-- START OF DOCUMENT EXTRACT --

An analysis of bias compared smoking status of respondent replying to the initial questionnaire and those responding to the reminder questionnaire. As can be seen in table 1, there is a difference between the percentage rates of smokers and ex-smokers responding to the first and those responding to the reminder questionnaire (Chi-square test, P>0.001).
Parry et al.22 address issues of non-response bias in disadvantaged areas with a specific focus on smoking. Their paper suggests that ‘One of the purposes of research that targets disadvantaged communities is to give a voice to those who are marginalized or socially excluded.’ It is for this reason that we have undertaken this analysis, bearing in mind that there may be a small element of bias in the results.
Logistic regression and selective sampling/weighted logistic analysis
There are no difficulties in respect of the over-sampling in areas with differing socio-economic characteristics when using logistic regression. Maddala23 describes how logistic regression when there is non-proportionate sampling is, in effect, a form of discriminant analysis, and that ‘logit coefficients are all correct’, i.e. the slope coefficients are unaltered by the sampling method.
Data analysis
We carried out logistic regression using the Stata software program to compare those who reported that they have ever bought smuggled tobacco with those who have not in order to examine the interactions between smuggled tobacco and variables of interest. Tests for specification error, multicollinearity, and goodness of fit were all satisfactory.
Results
Within the sample those who report having used smuggled tobacco for all smokers was 44.2%: 41% were cigarette smokers and 52% used loose tobacco (hand-rolled). Although this may seem high, it should be considered that people within this group might have only bought smuggled tobacco on few occasions because the questionnaire asked ‘have you ever bought’.
Odds ratios are shown in table 2. These indicate that men are more likely have bought smuggled tobacco than women.
Those who have bought smuggled tobacco spend slightly less on tobacco than those who have not. Those living in deprived areas are more likely to have bought, as are heavy smokers and people who have jobs. All variables with the exception of age (a sorting variable) are statistically significant at the 5% level.

-- END OF DOCUMENT EXTRACT --
-- START OF GIVEN INFORMATION --

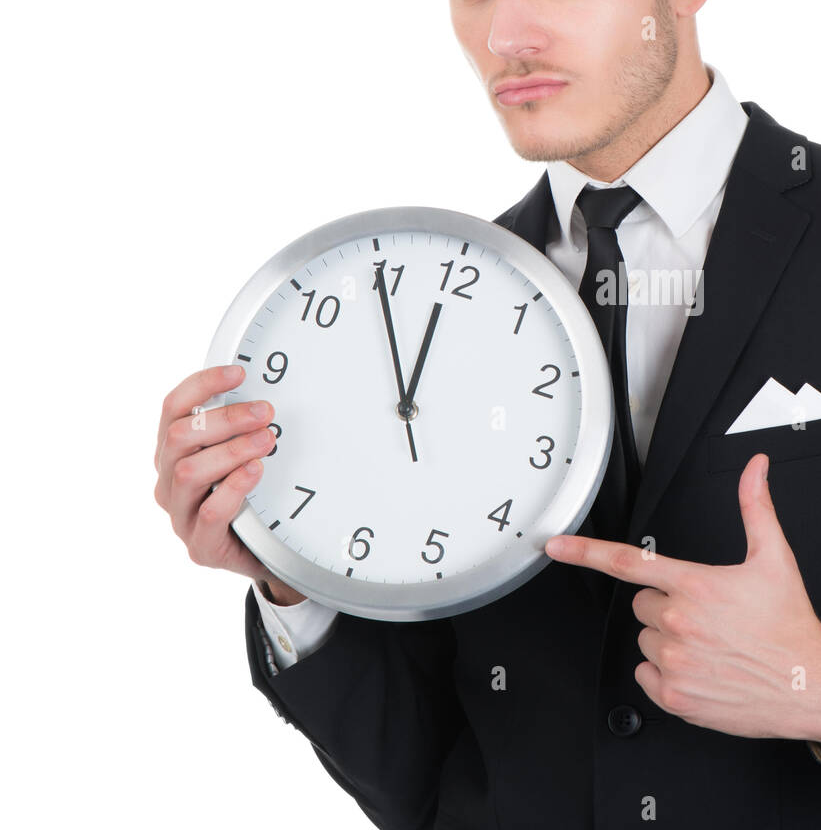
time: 11:54
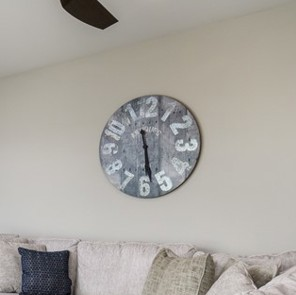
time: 11:28
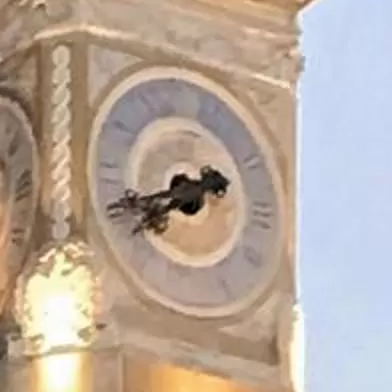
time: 7:41
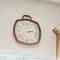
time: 2:13
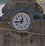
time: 12:43
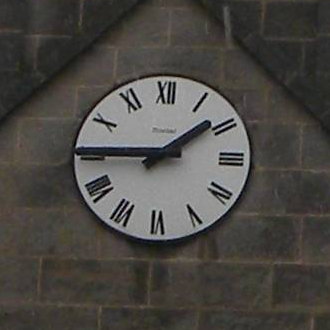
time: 1:45
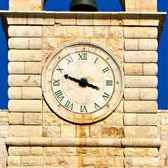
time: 3:48
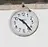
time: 10:23
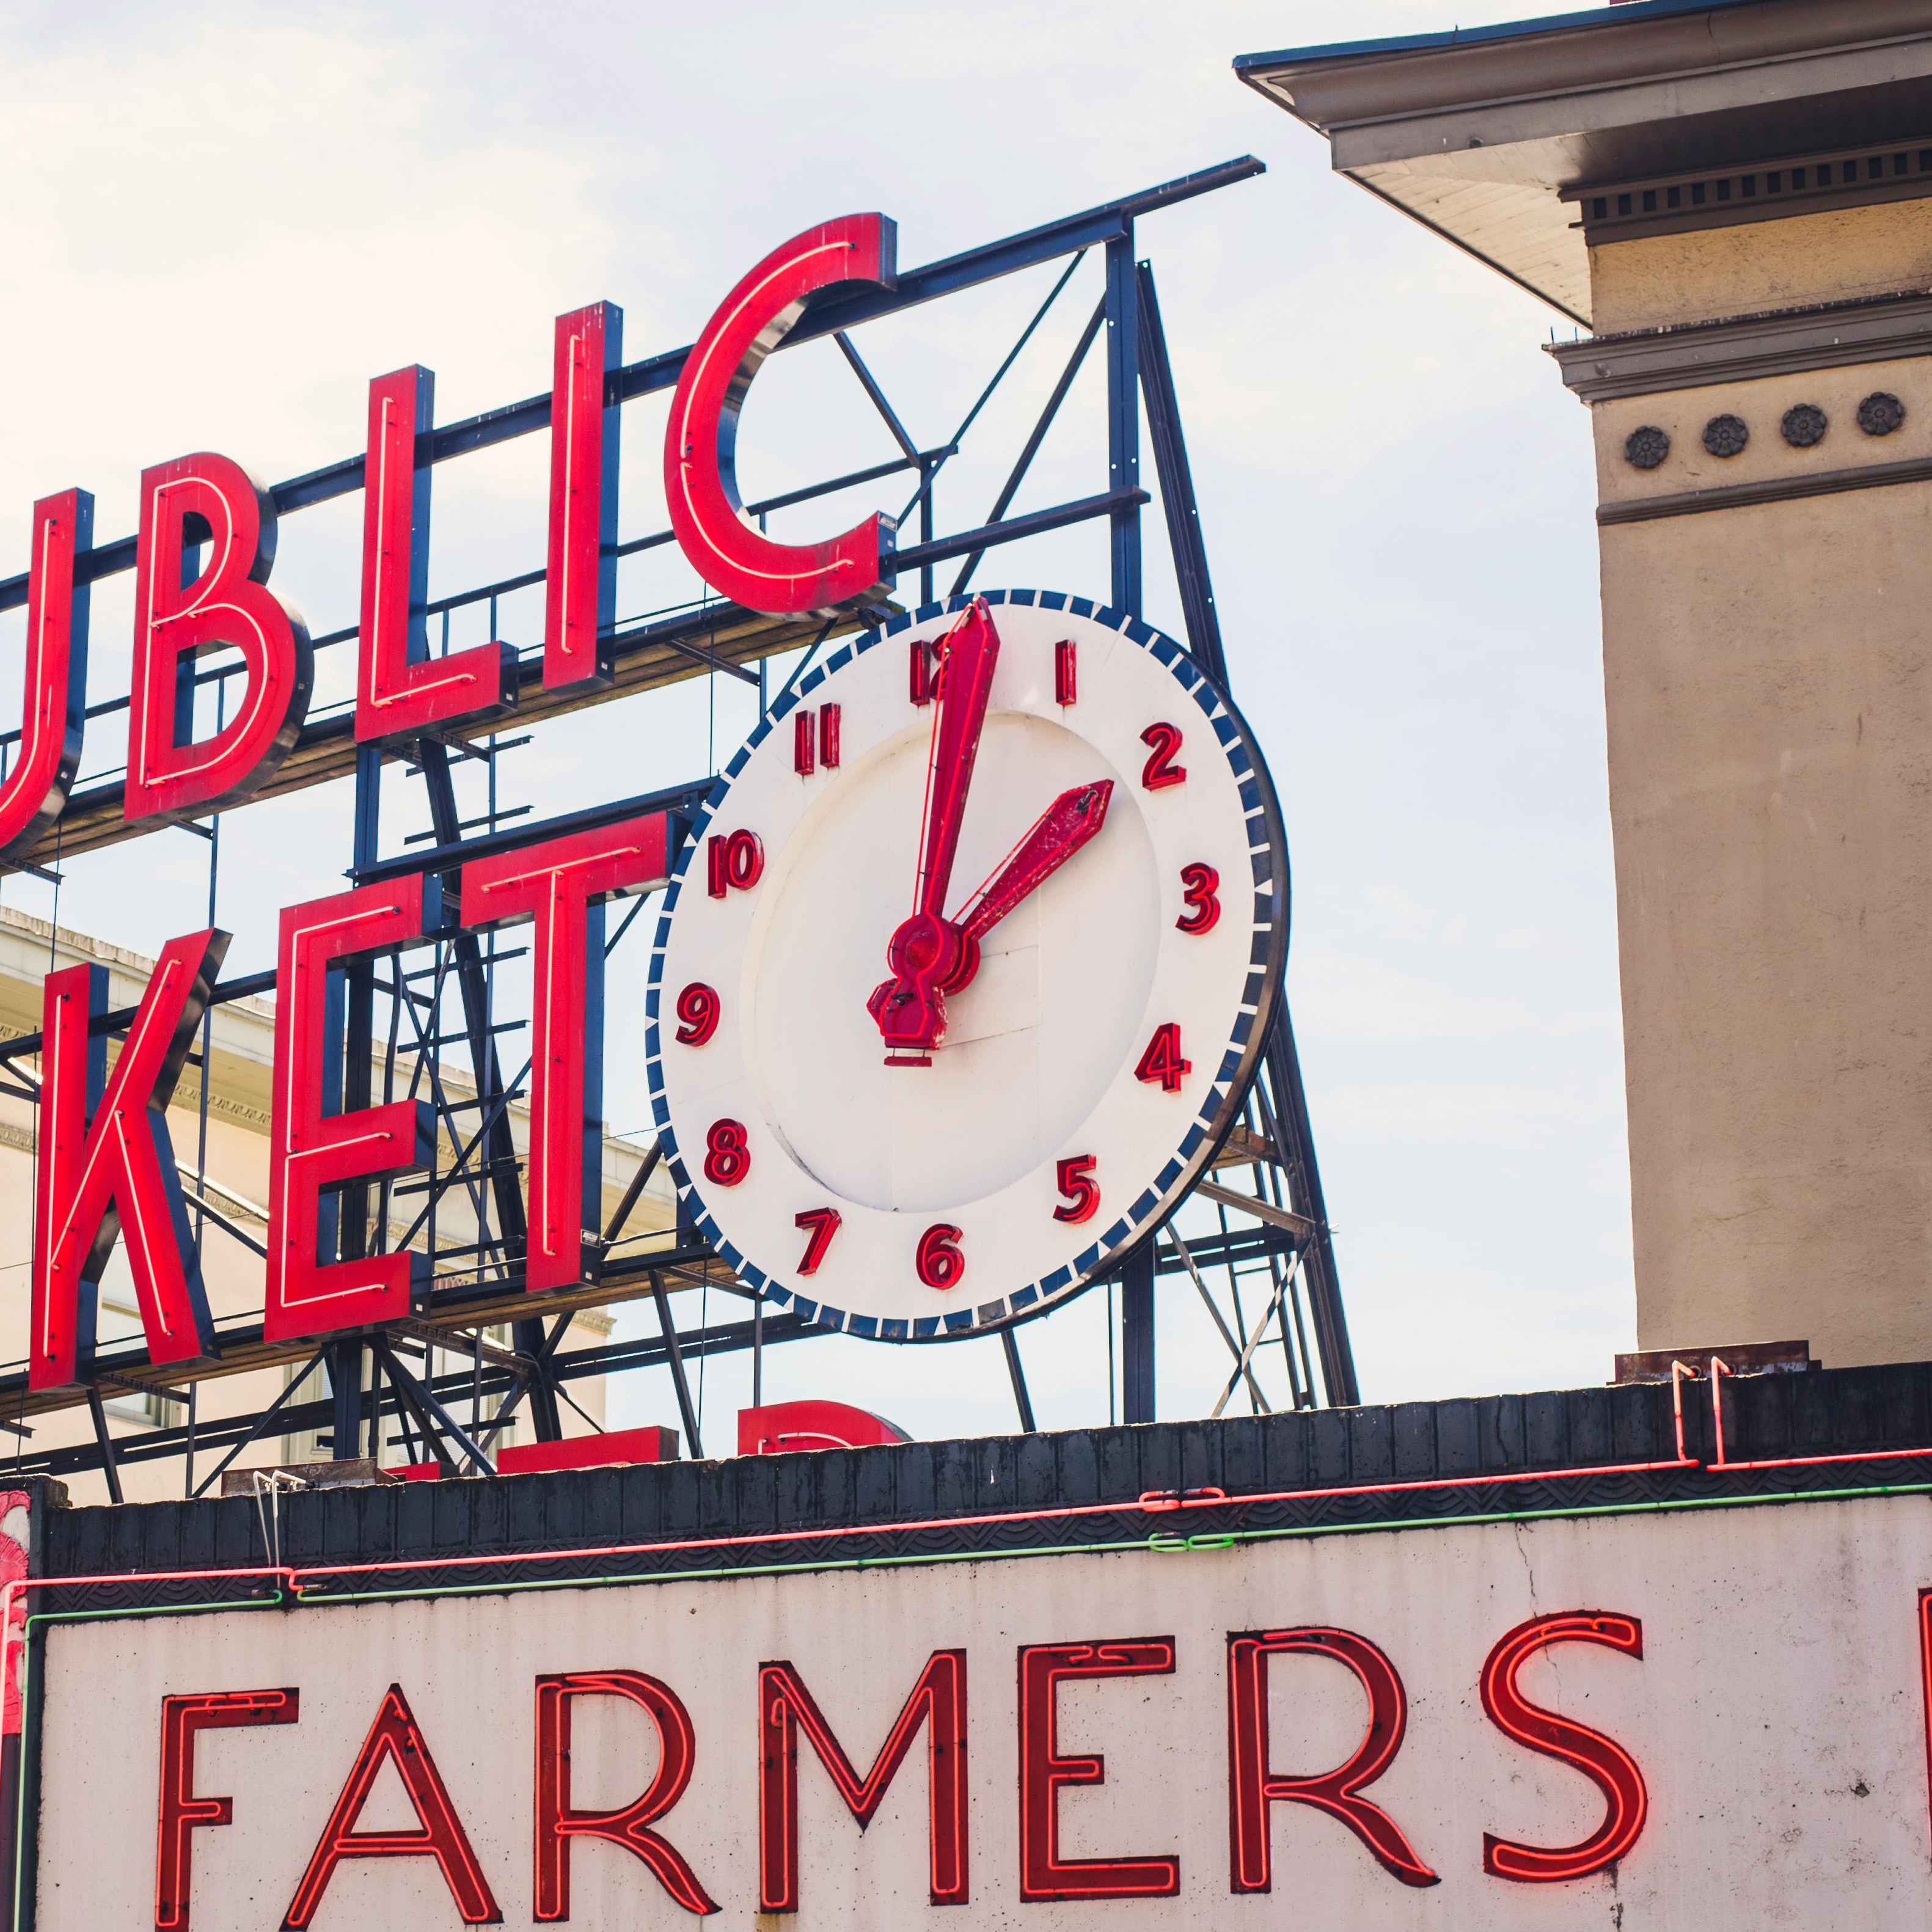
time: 2:01
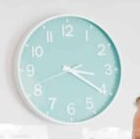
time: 3:20
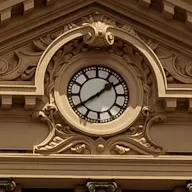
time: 1:39
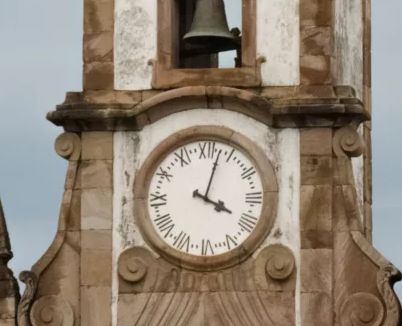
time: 4:02
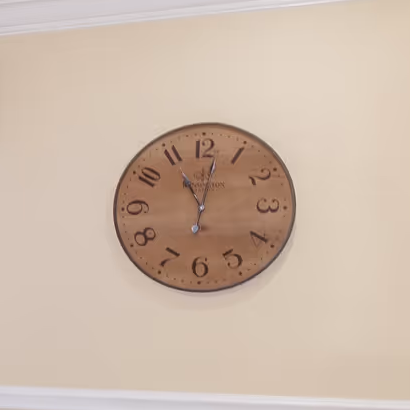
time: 11:01
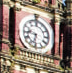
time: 9:32
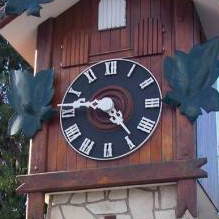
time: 4:47
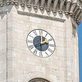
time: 2:00
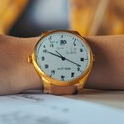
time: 3:48
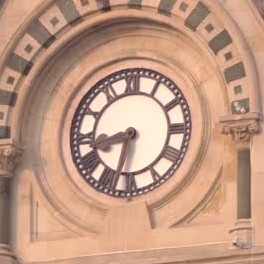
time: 8:32
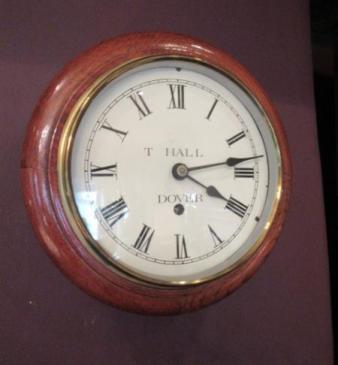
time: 4:13
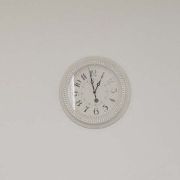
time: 12:58
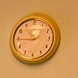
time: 10:44
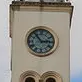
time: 2:53
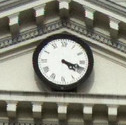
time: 4:18
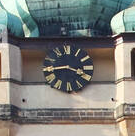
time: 3:43
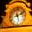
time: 5:11
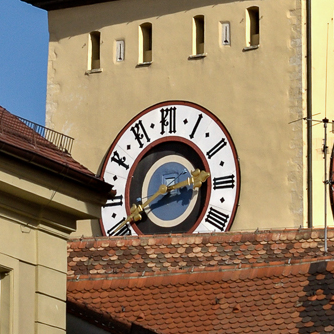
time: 2:40
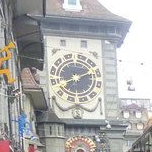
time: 8:11
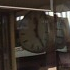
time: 12:24
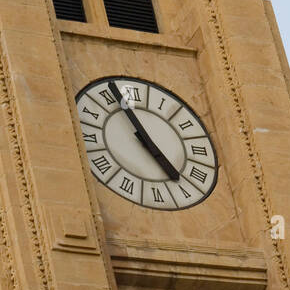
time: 4:56
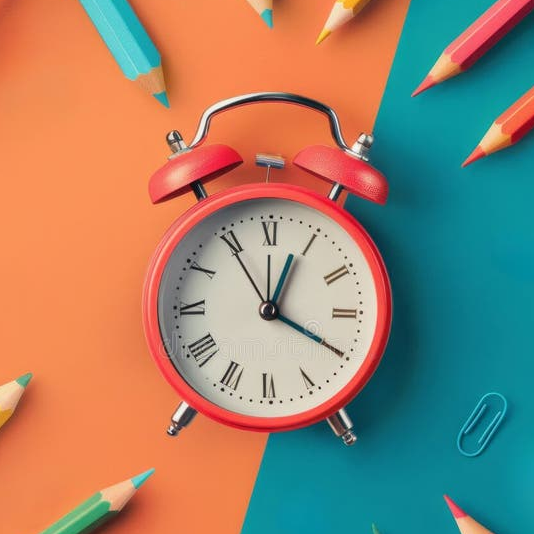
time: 12:19
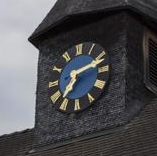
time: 7:11
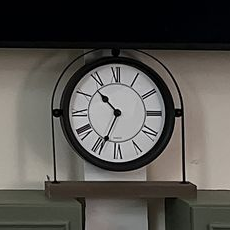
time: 10:34
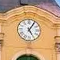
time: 5:05
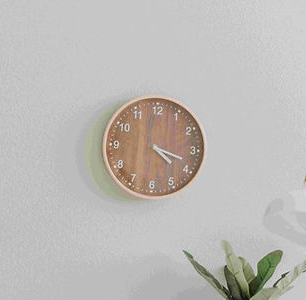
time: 4:18
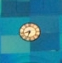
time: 8:33
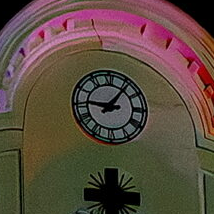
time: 9:06
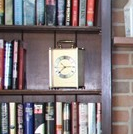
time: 2:38
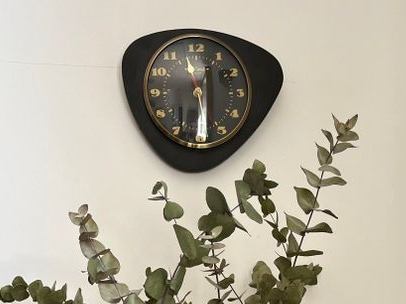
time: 11:29
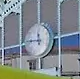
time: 11:43
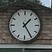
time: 1:24
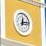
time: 12:13
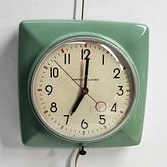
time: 7:00
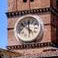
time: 11:51
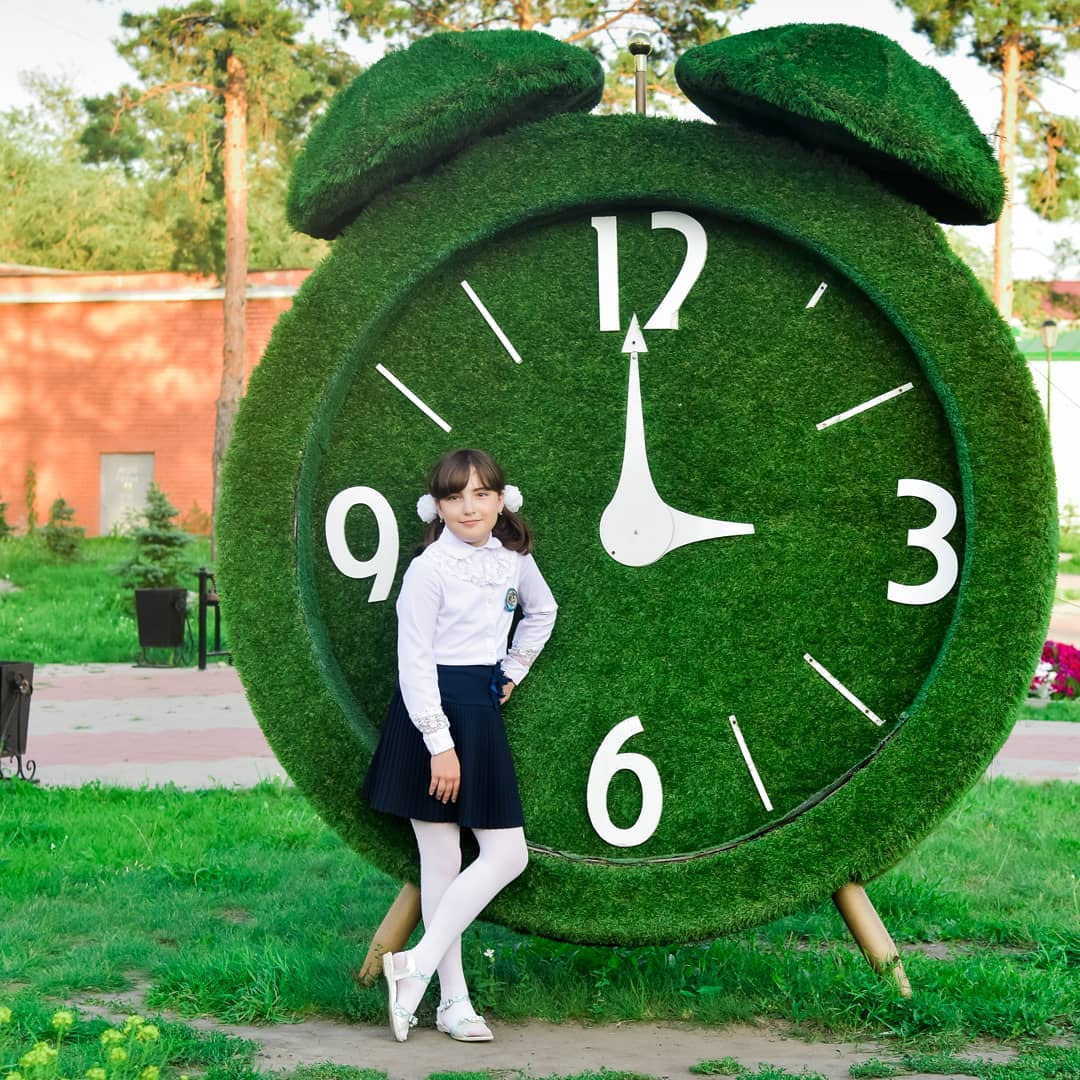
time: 2:59
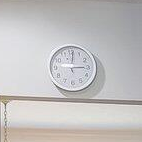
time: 3:01
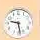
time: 9:28
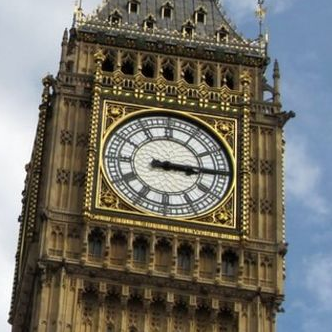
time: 3:14
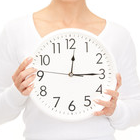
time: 12:14
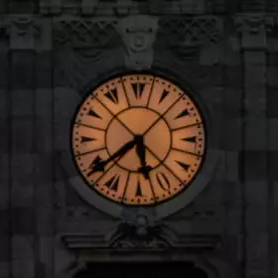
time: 5:39
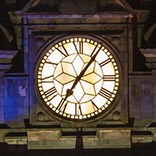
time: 7:06
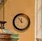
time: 11:53
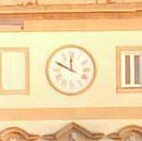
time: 11:49
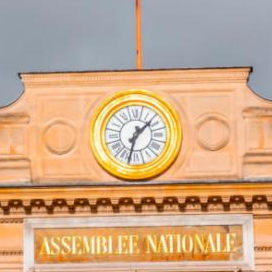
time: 1:32
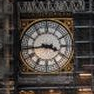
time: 3:43
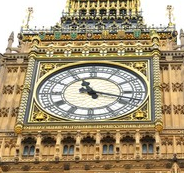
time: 11:17
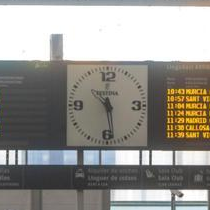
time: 10:28
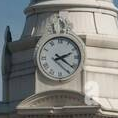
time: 2:21
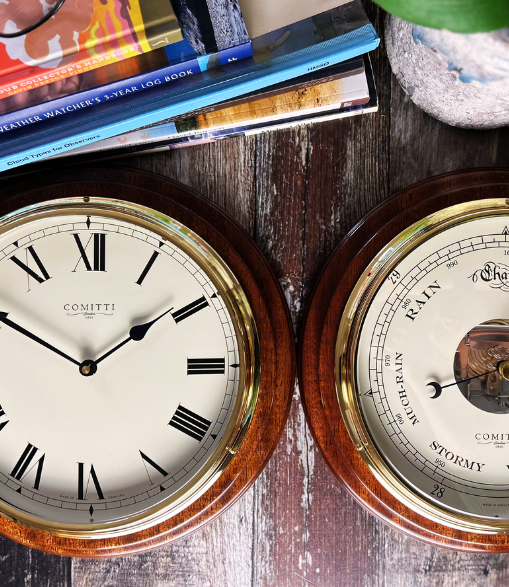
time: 1:49
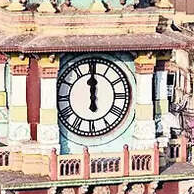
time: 11:59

-- END OF GIVEN INFORMATION --

DIRECTIVES:
[A] In two sentences, summarize the smuggled tobacco study extract.
[B] Transcribe the smuggled tobacco study extract between "Parry et al.22" and "in the results.", inclusive.

SOLUTIONS BY TASK:
[A] The study used logistic regression in Stata to compare people who reported ever buying smuggled tobacco with those who had not, noting that over-sampling areas with differing socio-economic characteristics leaves the slope coefficients unaltered. Among smokers in the sample, 44.2% reported having used smuggled tobacco, and buyers were more likely to be men, heavy smokers, employed, or living in deprived areas, while spending slightly less on tobacco than non-buyers.

[B]
Parry et al.22 address issues of non-response bias in disadvantaged areas with a specific focus on smoking. Their paper suggests that ‘One of the purposes of research that targets disadvantaged communities is to give a voice to those who are marginalized or socially excluded.’ It is for this reason that we have undertaken this analysis, bearing in mind that there may be a small element of bias in the results.